PROBLEM A >> Which physical objects does the news article below place inside the Frontiers tent?

EXCERPT PROVIDED >>
──────────

Followers of Jesus share Christ with Muslims
By Tim Townsend
St. Louis Post-Dispatch
(MCT)
ST. LOUIS - In a tent decorated to resemble the shelter of a Bedouin, a half-dozen college students sat cross-legged on Middle Eastern rugs. The adhan, or Islamic call to prayer, streamed through their wireless headphones as a screen in front of them lit up with images from the Muslim world.
Outside the tent, erected by the Christian mission agency Frontiers, the doors to the America's Center exhibit hall had recently opened, and the massive room buzzed with excitement. This was what Urbana `06 was all about - a chance for mission agencies to recruit Christian college students bent on adventure and evangelism.
Inside the Frontiers tent, the adhan faded, replaced with Christian rock band Switchfoot's "Dare You to Move." Images of turbulence and peace, violence and beauty from the Muslim world flashed to the inspirational lyrics.
This was a call to prayer all its own.
And Urbana, a triennial gathering of what organizers say is the largest collection of mission organizations in the world, is an answer to many prayers. At the conference, held in St. Louis last month, Christian college students investigated how to serve their faith through mission work, and mission agencies looked for young, energetic believers willing to live tough lives in order to fulfill their duties as evangelical followers of Jesus Christ.

──────────

SOURCE MATERIAL >>

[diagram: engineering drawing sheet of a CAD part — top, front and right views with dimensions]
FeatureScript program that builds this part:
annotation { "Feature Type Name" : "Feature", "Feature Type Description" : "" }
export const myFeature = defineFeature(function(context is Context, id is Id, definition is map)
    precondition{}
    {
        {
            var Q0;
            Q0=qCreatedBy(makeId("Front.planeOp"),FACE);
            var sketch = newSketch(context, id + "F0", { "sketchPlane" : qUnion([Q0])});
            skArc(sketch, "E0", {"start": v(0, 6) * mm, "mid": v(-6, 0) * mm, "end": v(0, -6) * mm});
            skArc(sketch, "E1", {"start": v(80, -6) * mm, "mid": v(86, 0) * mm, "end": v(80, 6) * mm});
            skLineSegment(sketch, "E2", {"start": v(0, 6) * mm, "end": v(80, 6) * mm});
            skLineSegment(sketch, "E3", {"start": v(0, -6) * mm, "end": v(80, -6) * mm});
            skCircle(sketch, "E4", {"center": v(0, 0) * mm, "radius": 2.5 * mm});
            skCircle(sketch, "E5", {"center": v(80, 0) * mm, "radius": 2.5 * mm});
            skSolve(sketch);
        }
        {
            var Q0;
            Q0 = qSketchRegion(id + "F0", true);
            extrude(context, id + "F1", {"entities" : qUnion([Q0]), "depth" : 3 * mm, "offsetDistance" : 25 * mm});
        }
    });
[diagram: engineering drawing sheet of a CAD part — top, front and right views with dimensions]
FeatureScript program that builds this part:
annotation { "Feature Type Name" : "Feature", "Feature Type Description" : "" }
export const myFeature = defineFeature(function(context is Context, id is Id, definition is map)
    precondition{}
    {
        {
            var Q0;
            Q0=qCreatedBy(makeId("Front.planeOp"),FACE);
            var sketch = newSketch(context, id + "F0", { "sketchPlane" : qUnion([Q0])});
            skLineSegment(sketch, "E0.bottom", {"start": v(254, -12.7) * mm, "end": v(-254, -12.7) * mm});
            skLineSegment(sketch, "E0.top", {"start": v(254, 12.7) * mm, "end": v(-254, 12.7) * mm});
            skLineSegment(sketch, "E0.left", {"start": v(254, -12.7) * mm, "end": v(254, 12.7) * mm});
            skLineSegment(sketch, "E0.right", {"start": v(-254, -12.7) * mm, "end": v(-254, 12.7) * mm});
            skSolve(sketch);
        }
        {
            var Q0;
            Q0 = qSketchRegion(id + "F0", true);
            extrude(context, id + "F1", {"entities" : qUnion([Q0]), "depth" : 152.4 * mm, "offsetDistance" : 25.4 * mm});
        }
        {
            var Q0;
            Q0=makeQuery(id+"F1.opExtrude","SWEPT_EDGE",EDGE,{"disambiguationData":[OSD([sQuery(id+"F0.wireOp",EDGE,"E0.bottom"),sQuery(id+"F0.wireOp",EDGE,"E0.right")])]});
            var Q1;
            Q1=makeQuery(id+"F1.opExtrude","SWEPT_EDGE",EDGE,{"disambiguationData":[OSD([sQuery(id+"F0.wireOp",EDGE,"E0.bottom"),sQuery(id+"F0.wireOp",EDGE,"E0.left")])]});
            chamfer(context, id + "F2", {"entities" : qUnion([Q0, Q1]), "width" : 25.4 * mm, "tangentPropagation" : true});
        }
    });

──────────

PROBLEM B >> Which lines of the entries above contain the string "radius"? Pull out each one.

EXERCISE RESPONSE A >>
- Middle Eastern rugs
- wireless headphones
- a screen

EXERCISE RESPONSE B >>
            skCircle(sketch, "E4", {"center": v(0, 0) * mm, "radius": 2.5 * mm});
            skCircle(sketch, "E5", {"center": v(80, 0) * mm, "radius": 2.5 * mm});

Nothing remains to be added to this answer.